HotSwap unfortunately sometimes is broken with certain major JVM frameworks, but for my personal projects, I've always made sure to only use libraries that work well with HotSwap, since I consider live code patching of a running server to be an absolutely important feature.

>the "esc-." method of going directly to the source

To be honest, I'm not entirely sure what you mean here. When I'm working on a project (as in, I have an IDE open for it, and I'm writing the code for it), all the code is right there. When I use a debugger, I can see the stack of all the ancestral functions, and with a single click I can go to the definition of any function. Static typing basically makes the "Go to definition" more precise, as it always jumps to the place in the code (file & line) where any particular function or value is defined. With dynamically typed languages, an IDE can sometimes show you multiple option when there's multiple functions with the same name defined in different places.

>These three things are all done from the REPL. I don't have any experience doing C or C++ from a REPL.

Most of the features I've described above work with C and C++ IDEs (like CLion, Visual Studio, etc), except for the live code hot swapping -- I've only used live code patching with JVM HotSwap with Java, Kotlin, etc.


> Most of the features I've described above work with C and C++ IDEs

In Common Lisp you won't need an IDE and you won't need to instrument the application with a debugger, because much of the features are built into the language runtime.

For example Common Lisp has an error handling system with resumeable exceptions.

Another example is the object system where the objects are updated on changes. For example I can load a new class description and the existing objects are changed to the new description: new slots, fewer slots, new superclass, removed superclass, ... This makes hot loading much more useful. Additional many calls to global functions are late bound, which again makes hot loading more useful.

A typical runtime also includes a code loader, a compiler and/or an interpreter, which makes updating code easy. All without an IDE or a foreign debugger.

This also means that when for example the resident compiler is called, the compiler is a part of the runtime. An error under compilation, will show me the compiler in the stack trace and the compiler itself can be live edited/updated, while I'm in a compilation error.

The effect is then, that by default programs are running inside a runtime, which always provides the features of interpretation, compilation, code loading, repls, debug repls, runtime type checks, OOP updates, ... One would need to do something to turn those things off.

In a typical C/C++ program, the compiler, debugger, IDE, linker, ... are not a part of the program's runtime.
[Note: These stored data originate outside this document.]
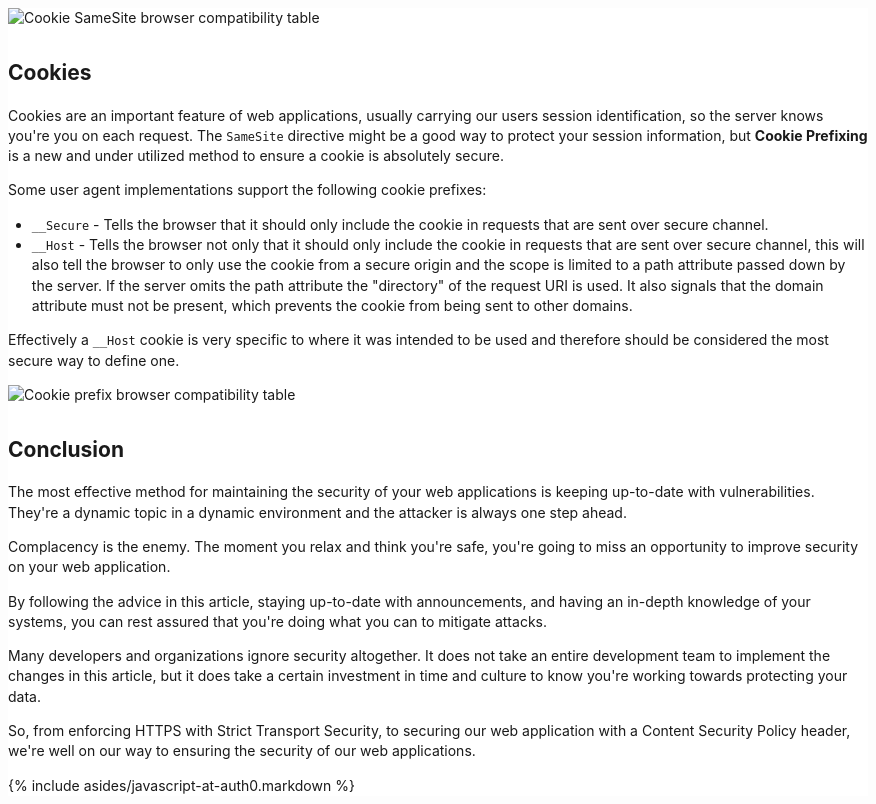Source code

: ![Cookie SameSite browser compatibility table](https://cdn.auth0.com/blog/common-threats-in-web-app-security/cookie-samesite-browser-compatibility-table.png)

## Cookies

Cookies are an important feature of web applications, usually carrying our users session identification, so the server knows you're you on each request. The `SameSite` directive might be a good way to protect your session information, but **Cookie Prefixing** is a new and under utilized method to ensure a cookie is absolutely secure.

Some user agent implementations support the following cookie prefixes:

- `__Secure` - Tells the browser that it should only include the cookie in requests that are sent over secure channel.
- `__Host` - Tells the browser not only that it should only include the cookie in requests that are sent over secure channel, this will also tell the browser to only use the cookie from a secure origin and the scope is limited to a path attribute passed down by the server. If the server omits the path attribute the "directory" of the request URI is used. It also signals that the domain attribute must not be present, which prevents the cookie from being sent to other domains.

Effectively a `__Host` cookie is very specific to where it was intended to be used and therefore should be considered the most secure way to define one.

![Cookie prefix browser compatibility table](https://cdn.auth0.com/blog/common-threats-in-web-app-security/cookie-prefixes-browser-compatibility-table.png)

## Conclusion

The most effective method for maintaining the security of your web applications is keeping up-to-date with vulnerabilities. They're a dynamic topic in a dynamic environment and the attacker is always one step ahead.

Complacency is the enemy. The moment you relax and think you're safe, you're going to miss an opportunity to improve security on your web application.

By following the advice in this article, staying up-to-date with announcements, and having an in-depth knowledge of your systems, you can rest assured that you're doing what you can to mitigate attacks.

Many developers and organizations ignore security altogether. It does not take an entire development team to implement the changes in this article, but it does take a certain investment in time and culture to know you're working towards protecting your data.

So, from enforcing HTTPS with Strict Transport Security, to securing our web application with a Content Security Policy header, we're well on our way to ensuring the security of our web applications.

{% include asides/javascript-at-auth0.markdown %}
All of this late binding, and needing a runtime, seems to suggest even a JIT LISP implementation (e.g. SBCL) might not be able to achieve performance similar to a "zero-cost abstraction" language like Rust. When you're in debug mode (e.g. with C++ or Rust or a JVM language), there's a bunch of debug info added to the binary plus various optimizations are turned off. I'm sure some optimizations that C++ / Rust / LLVM use involve entire eliding classes and other abstractions, so that an "O3" release-mode binary doesn't even contain any cruft. There's an argument to be made for this approach, at least for software that's run on customers' computer. For server side software, I can see why having always-available debuggability is useful.


> might not be able to achieve performance similar to a "zero-cost abstraction" language like Rust

That might be the case, even though SBCL might have some performance improving features, like a runtime compiler (which can be used to improve performance at runtime) and the capability to implement assembler extensions to the compiler from Lisp.

> There's an argument to be made for this approach, at least for software that's run on customers' computer. For server side software, I can see why having always-available debuggability is useful.

I see no reason, why this should not be useful on the client side, too. Many software systems on the client side have ways to extend them. Doing this in the main implementation language can have advantages, instead of doing it in a limited macro or scripting language.